# How much is too much?



## dirtdawg21892 (Jul 20, 2009)

I ride a lot. Almost every day. Generally techie trails for 3+ hours at a high output, but occasionally laid back cruising rides too. I’m 21 and have ridden year round for 3 consecutive years now. I am also known to string rides together, which can lead to 6+ hours of mixed paces and varying outputs. Considering the amount and level that I ride, I seem to have plateaued. I’m not getting any bigger, faster or stronger. If anything I’m loosing weight in the form of muscle mass. Any ideas? Have I put my body into panic-mode by overusing it?


----------



## theMeat (Jan 5, 2010)

Maybe eat more but certainly more often, and try to stay around a 4 to 1 ratio. Always eat right after or at least within an hour of exercise.
Take some time off. 2days a week in a row is good for most to avoid plateauing and sometimes a week or more to break a stubborn plateau is best.


----------



## Trophy (Jan 10, 2013)

Had my physical last wk. Asked my doc almost the same question. He didn't seem to think it was a problem. I told him that I trained for 7 hrs straight in the woods (75mi). He said my body would let me know if it's too much. I seriously don't think he had a clue as to what level of effort I was talking about! He's probably never been on a mountain bike.


----------



## crit_boy (Jul 31, 2007)

Sounds like you are at a decision point. 

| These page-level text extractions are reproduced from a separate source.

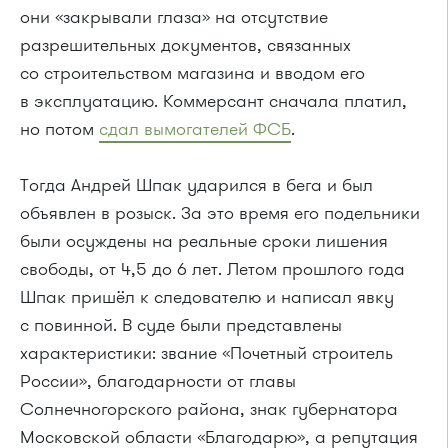
они «закрывали глаза» на отсутствие
разрешительных документов, связанных
со строительством магазина и вводом его
в эксплуатацию. Коммерсант сначала платил,
но потом
сдал вымогателей ФСБ
.
Тогда Андрей Шпак ударился в бега и был
объявлен в розыск. За это время его подельники
были осуждены на реальные сроки лишения
свободы, от 4,5 до 6 лет. Летом прошлого года
Шпак пришёл к следователю и написал явку
с повинной. В суде были представлены
характеристики: звание «Почетный строитель
России», благодарности от главы
Солнечногорского района, знак губернатора
Московской области «Благодарю», а репутация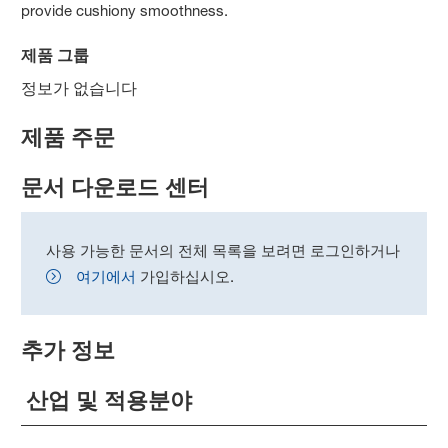
provide cushiony smoothness.
제품 그룹
정보가 없습니다
제품 주문
문서 다운로드 센터
사용 가능한 문서의 전체 목록을 보려면 로그인하거나
여기에서
가입하십시오.
추가 정보
산업 및 적용분야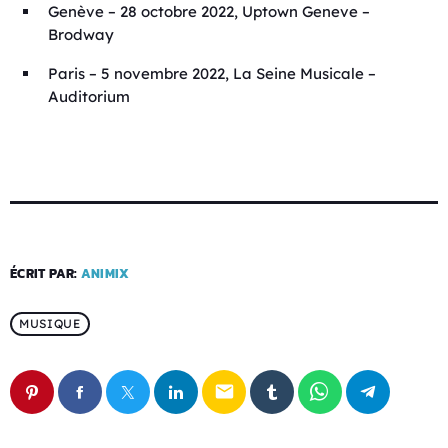
Genève – 28 octobre 2022, Uptown Geneve –
Brodway
Paris – 5 novembre 2022, La Seine Musicale –
Auditorium
ÉCRIT PAR:
ANIMIX
MUSIQUE
email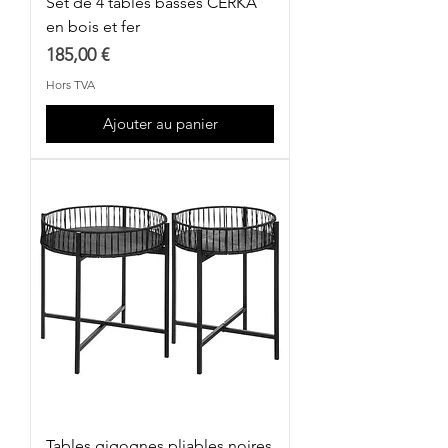
Set de 4 tables basses CERKA
en bois et fer
Prix
185,00 €
Hors TVA
Ajouter au panier
Tables gigognes pliables noires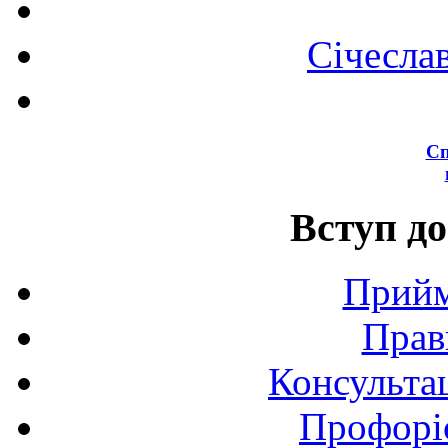
Січесла
Сп
Вступ до
Прийм
Прав
Консультац
Профоріє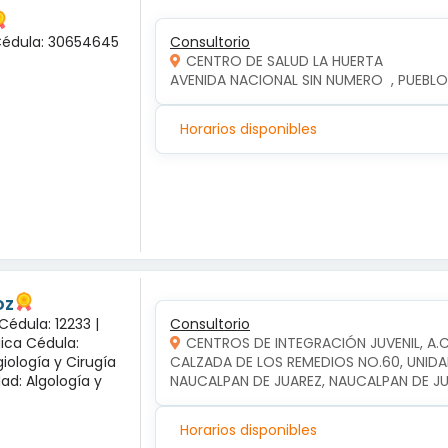
 Cédula: 30654645
Consultorio
CENTRO DE SALUD LA HUERTA
AVENIDA NACIONAL SIN NUMERO  , PUEBLO
Horarios disponibles
oz
Cédula: 12233 |
Consultorio
gica Cédula:
CENTROS DE INTEGRACIÓN JUVENIL, A.
iología y Cirugía
CALZADA DE LOS REMEDIOS NO.60, UNIDA
dad: Algología y
NAUCALPAN DE JUAREZ, NAUCALPAN DE J
Horarios disponibles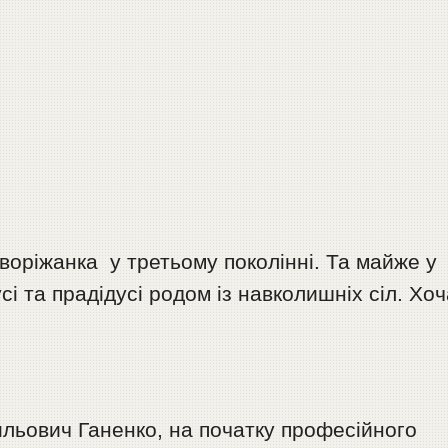
иворіжанка у третьому поколінні. Та майже у
і та прадідусі родом із навколишніх сіл. Хоч
сильович Ганенко, на початку професійного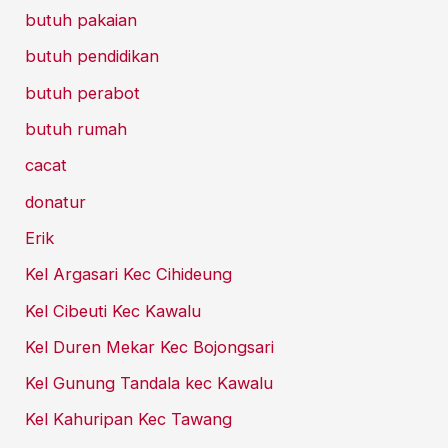
butuh pakaian
butuh pendidikan
butuh perabot
butuh rumah
cacat
donatur
Erik
Kel Argasari Kec Cihideung
Kel Cibeuti Kec Kawalu
Kel Duren Mekar Kec Bojongsari
Kel Gunung Tandala kec Kawalu
Kel Kahuripan Kec Tawang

If you want to pursue competition, then you may need to plan your training schedule for building, resting, and peaking. There are all kinds of coaching and training professionals. The challenge is finding the right one. 

If you are riding for enjoyment, then ride as you like. Be careful to get some rest. Your body needs time to repair damage.


----------



## weaselnoze (Aug 27, 2013)

i WISH i had this much time to ride...


----------



## theMeat (Jan 5, 2010)

Fwiw what you describe sounds more like overtraining than plateauing.


----------



## kragu (Jun 14, 2011)

Your body needs time to repair itself. Every time you ride, you tear down muscle. Rest and eating well gives your body time to do what it needs to to adapt and come back better equipped to do what caused the initial tear down in the first place.

That's a crap sentence. I'm tired...


----------